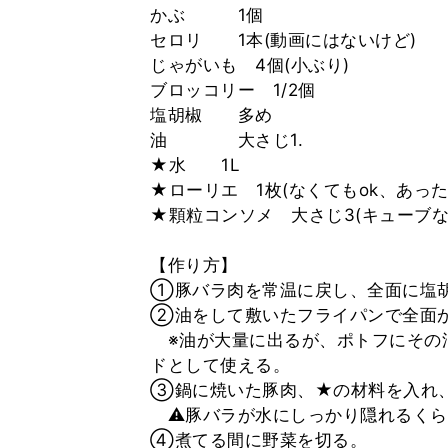
かぶ 1個
セロリ 1本(動画にはないけど)
じゃがいも 4個(小ぶり)
ブロッコリー 1/2個
塩胡椒 多め
油 大さじ1.
★水 1L
★ローリエ 1枚(なくてもok、あっ
★顆粒コンソメ 大さじ3(キューブな
【作り方】
①豚バラ肉を常温に戻し、全面に塩
②油をして敷いたフライパンで全面
※油が大量に出るが、ポトフにその
ドとして使える。
③鍋に焼いた豚肉、★の材料を入れ、
⚠️豚バラが水にしっかり隠れるくら
④煮てる間に野菜を切る。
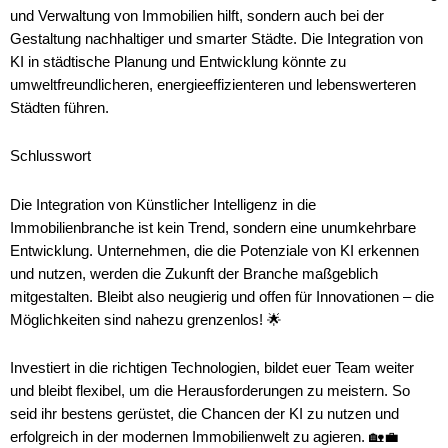
und Verwaltung von Immobilien hilft, sondern auch bei der
Gestaltung nachhaltiger und smarter Städte. Die Integration von
KI in städtische Planung und Entwicklung könnte zu
umweltfreundlicheren, energieeffizienteren und lebenswerteren
Städten führen.
Schlusswort
Die Integration von Künstlicher Intelligenz in die
Immobilienbranche ist kein Trend, sondern eine unumkehrbare
Entwicklung. Unternehmen, die die Potenziale von KI erkennen
und nutzen, werden die Zukunft der Branche maßgeblich
mitgestalten. Bleibt also neugierig und offen für Innovationen – die
Möglichkeiten sind nahezu grenzenlos! 🌟
Investiert in die richtigen Technologien, bildet euer Team weiter
und bleibt flexibel, um die Herausforderungen zu meistern. So
seid ihr bestens gerüstet, die Chancen der KI zu nutzen und
erfolgreich in der modernen Immobilienwelt zu agieren. 🏡💼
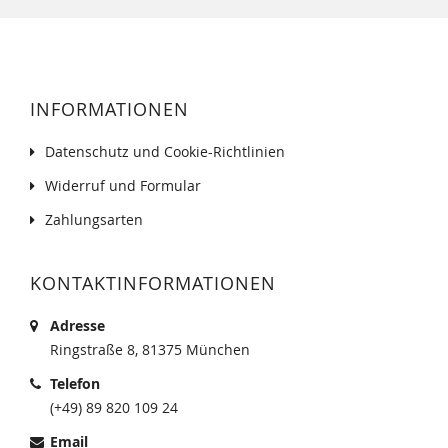
INFORMATIONEN
Datenschutz und Cookie-Richtlinien
Widerruf und Formular
Zahlungsarten
KONTAKTINFORMATIONEN
Adresse
Ringstraße 8, 81375 München
Telefon
(+49) 89 820 109 24
Email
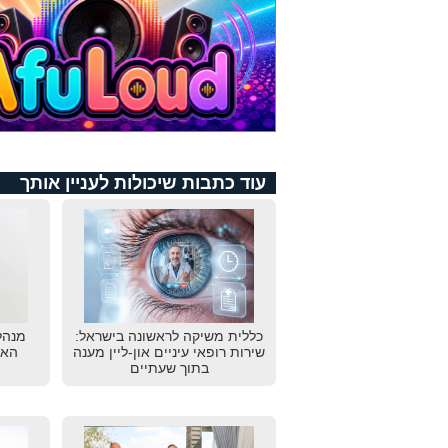
עוד כתבות שיכולות לעניין אותך
כללית משיקה לראשונה בישראל:
מנהל
שירות רופאי עיניים און-ליין מענה
האי
בתוך שעתיים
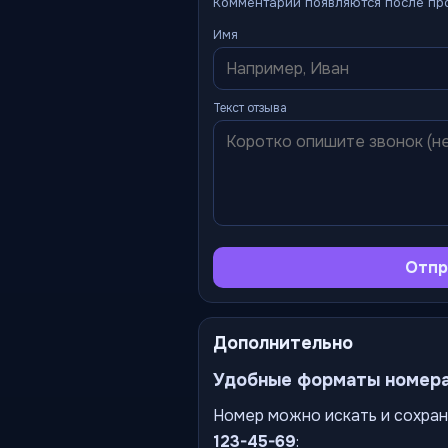
Комментарии появляются после пр
Имя
Текст отзыва
Отпр
Дополнительно
Удобные форматы номер
Номер можно искать и сохран
123-45-69
:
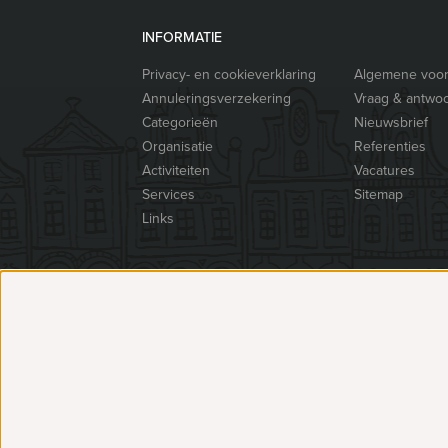
INFORMATIE
Privacy- en cookieverklaring
Algemene voo
Annuleringsverzekering
Vraag & antwo
Categorieën
Nieuwsbrief
Organisatie
Referenties
Activiteiten
Vacatures
Services
Sitemap
Links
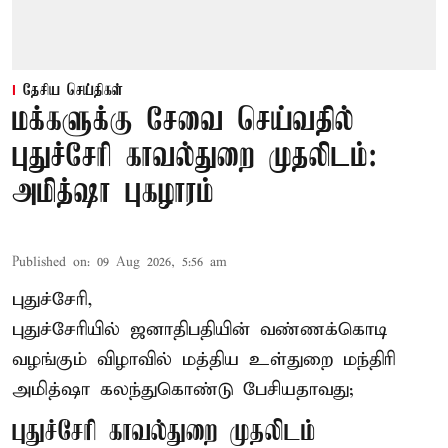
தேசிய செய்திகள்
மக்களுக்கு சேவை செய்வதில்
புதுச்சேரி காவல்துறை முதலிடம்:
அமித்ஷா புகழாரம்
Published on
:
09 Aug 2026, 5:56 am
புதுச்சேரி,
புதுச்சேரியில் ஜனாதிபதியின் வண்ணக்கொடி
வழங்கும் விழாவில் மத்திய உள்துறை மந்திரி
அமித்ஷா கலந்துகொண்டு பேசியதாவது;
புதுச்சேரி காவல்துறை முதலிடம்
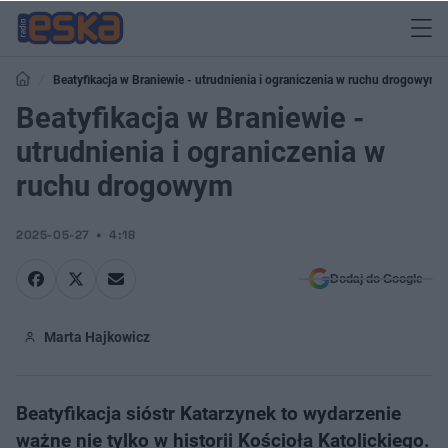
Beatyfikacja w Braniewie - utrudnienia i ograniczenia w ruchu drogowym
Beatyfikacja w Braniewie -
utrudnienia i ograniczenia w
ruchu drogowym
2025-05-27
4:18
Dodaj do Google
Marta Hajkowicz
Beatyfikacja sióstr Katarzynek to wydarzenie
ważne nie tylko w historii Kościoła Katolickiego.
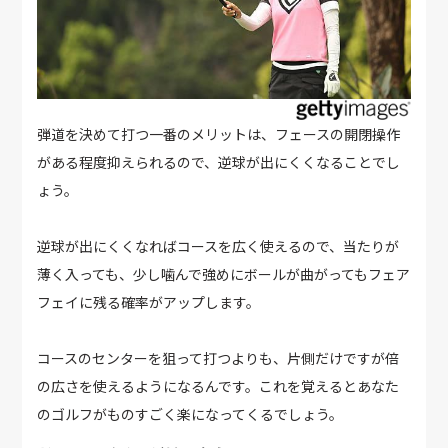
弾道を決めて打つ一番のメリットは、フェースの開閉操作
がある程度抑えられるので、逆球が出にくくなることでし
ょう。
逆球が出にくくなればコースを広く使えるので、当たりが
薄く入っても、少し噛んで強めにボールが曲がってもフェア
フェイに残る確率がアップします。
コースのセンターを狙って打つよりも、片側だけですが倍
の広さを使えるようになるんです。これを覚えるとあなた
のゴルフがものすごく楽になってくるでしょう。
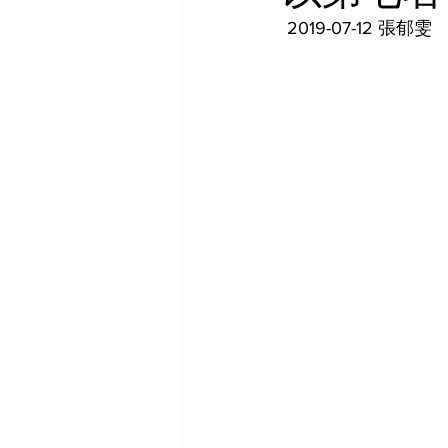
 2019-07-12 張郁雯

──────

What is being asked: Final task for the records above: print exactly the lines from the one that contains "Beatyfikacja w Braniewie - utrudnienia" through the last line, both ends included, pictures excluded.

Answer to this exercise:
Beatyfikacja w Braniewie - utrudnienia i ograniczenia w ruchu drogowym
Beatyfikacja w Braniewie -
utrudnienia i ograniczenia w
ruchu drogowym
2025-05-27
4:18
Dodaj do Google
Marta Hajkowicz
Beatyfikacja sióstr Katarzynek to wydarzenie
ważne nie tylko w historii Kościoła Katolickiego.
弾道を決めて打つ一番のメリットは、フェースの開閉操作
がある程度抑えられるので、逆球が出にくくなることでし
ょう。
逆球が出にくくなればコースを広く使えるので、当たりが
薄く入っても、少し噛んで強めにボールが曲がってもフェア
フェイに残る確率がアップします。
コースのセンターを狙って打つよりも、片側だけですが倍
の広さを使えるようになるんです。これを覚えるとあなた
のゴルフがものすごく楽になってくるでしょう。
 2019-07-12 張郁雯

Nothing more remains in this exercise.